From faeb5b457c543754afb802193352826f76eddda0 Mon Sep 17 00:00:00 2001
From: Ettore Di Giacinto <mudler@localai.io>
Date: Sun, 21 Jun 2026 21:42:17 +0000
Subject: [PATCH] analysis: NVFP4 closes the decode gap too (547->619, ~93% of
 vLLM)

Measured npl=128 cold A/B: NVFP4 decode 619 vs Q4_K 547 (+13%), closing the gap to
vLLM (667) from ~22% to ~7%. NVFP4's FP4-MMA kernel is more bandwidth-efficient at
the thin n=128 decode shape than Q4_K int8-MMQ (which ran 2.1x above the floor), so
it IS the better int4 decode GEMM the diagnosis called for - no multi-day
Marlin-for-K-quants needed. With NVFP4, llama.cpp on GB10 is ahead on prefill
(1209 vs 800) and within ~7% on decode. Remaining 7% = optional FP4 kernel tuning.

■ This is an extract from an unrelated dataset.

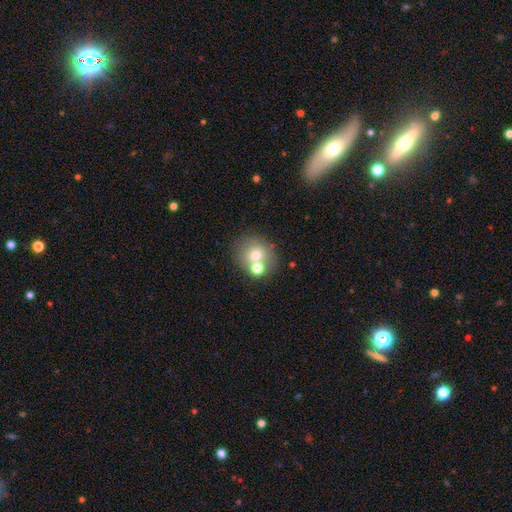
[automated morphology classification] Smooth or featured: smooth — 68% (featured or disk — 19%)
How rounded: round — 83% (in between — 16%)
Merging: none — 57% (merger — 31%)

Assisted-by: Claude:opus-4.8 [Claude Code]
Signed-off-by: Ettore Di Giacinto <mudler@localai.io>
---
 .../cpp/llama-cpp/paged/DECODE_OVERHEAD.md    | 19 +++++++++++++++++++
 1 file changed, 19 insertions(+)
diff --git a/backend/cpp/llama-cpp/paged/DECODE_OVERHEAD.md b/backend/cpp/llama-cpp/paged/DECODE_OVERHEAD.md
index e8d7157cd..06b75ffdd 100644
--- a/backend/cpp/llama-cpp/paged/DECODE_OVERHEAD.md
+++ b/backend/cpp/llama-cpp/paged/DECODE_OVERHEAD.md
@@ -194,3 +194,22 @@ GGML_CUDA_DISABLE_GRAPHS=1 ...same...        # graphs off
 # GPU active (graphs off): nsys profile -t cuda --delay=6 --duration=8 ...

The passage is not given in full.